Problem statement — Which lines of the listing below contain the word "your"? Return them.

Data extract —

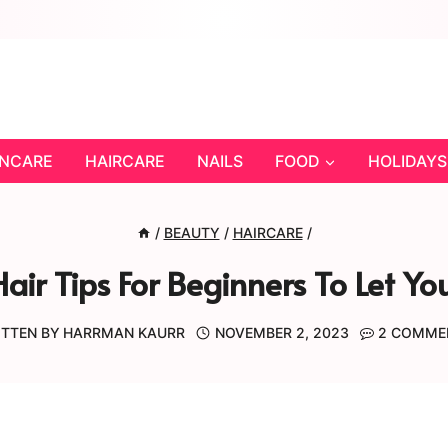
INCARE
HAIRCARE
NAILS
FOOD
HOLIDAYS
/
BEAUTY
/
HAIRCARE
/
air Tips For Beginners To Let You
TTEN BY
HARRMAN KAURR
NOVEMBER 2, 2023
2 COMME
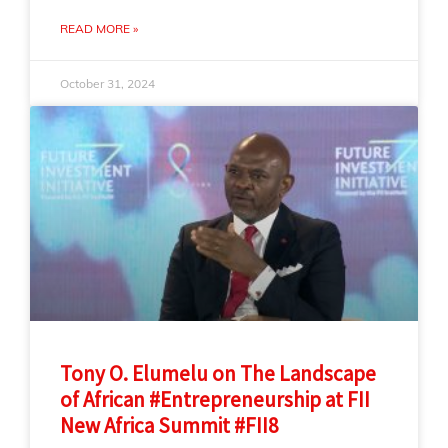
READ MORE »
October 31, 2024
Tony O. Elumelu on The Landscape
of African #Entrepreneurship at FII
New Africa Summit #FII8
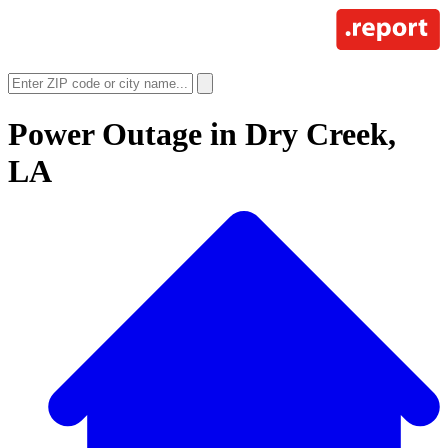
Power Outage in
Dry Creek,
LA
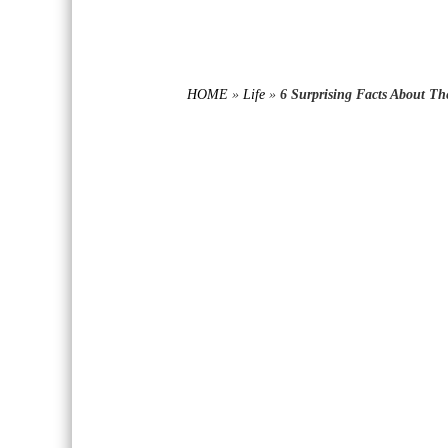
HOME
»
Life
»
6 Surprising Facts About T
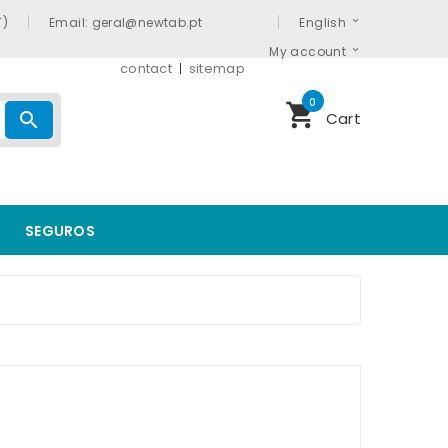
T)
Email: geral@newtab.pt
English
My account
contact
sitemap
0
shopping_cart
search
Cart
SEGUROS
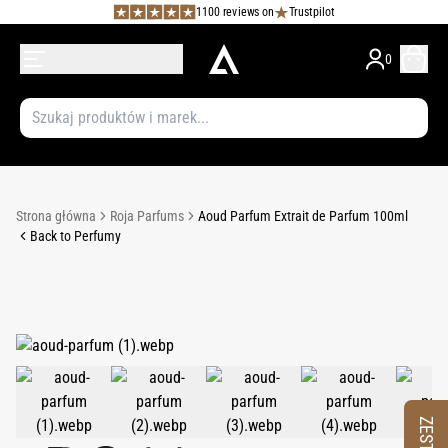
1100 reviews on
Trustpilot
0
Strona główna
Roja Parfums
Aoud Parfum Extrait de Parfum 100ml
Back to Perfumy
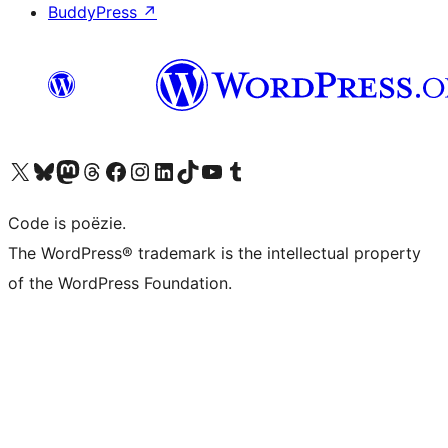
BuddyPress
↗
Bezoek ons X (voorheen Twitter) account
Bezoek ons Bluesky account
Bezoek ons Mastodon account
Bezoek ons Threads account
Onze Facebook pagina bezoeken
Bezoek ons Instagram account
Bezoek ons LinkedIn account
Bezoek ons TikTok account
Bezoek ons YouTube kanaal
Bezoek ons Tumblr account
Code is poëzie.
The WordPress® trademark is the intellectual property
of the WordPress Foundation.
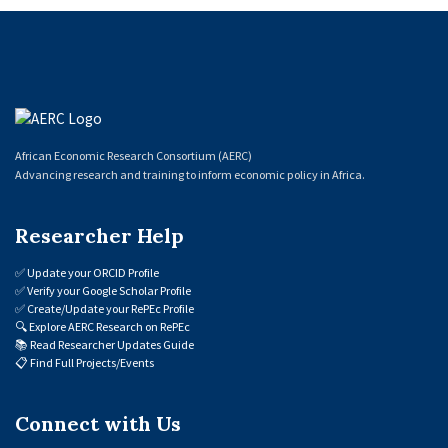
African Economic Research Consortium (AERC)
Advancing research and training to inform economic policy in Africa.
Researcher Help
✅
Update your ORCID Profile
✅
Verify your Google Scholar Profile
✅
Create/Update your RePEc Profile
🔍
Explore AERC Research on RePEc
📚
Read Researcher Updates Guide
📋
Find Full Projects/Events
Connect with Us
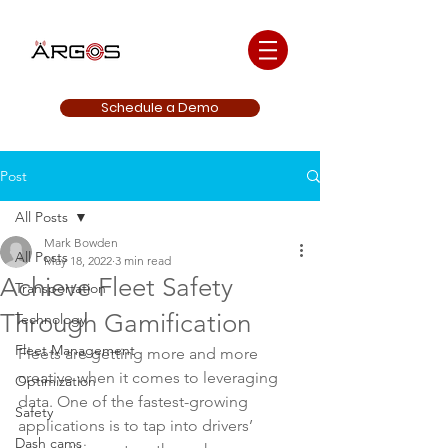
Schedule a Demo
Post
All Posts
Mark Bowden
All Posts
May 18, 2022
3 min read
Achieve Fleet Safety
Transportation
Through Gamification
Technology
Fleet Management
Fleets are getting more and more 
creative when it comes to leveraging 
Optimization
data. One of the fastest-growing 
Safety
applications is to tap into drivers’ 
Dash cams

Answer to this problem —
Update your ORCID Profile
Verify your Google Scholar Profile
Create/Update your RePEc Profile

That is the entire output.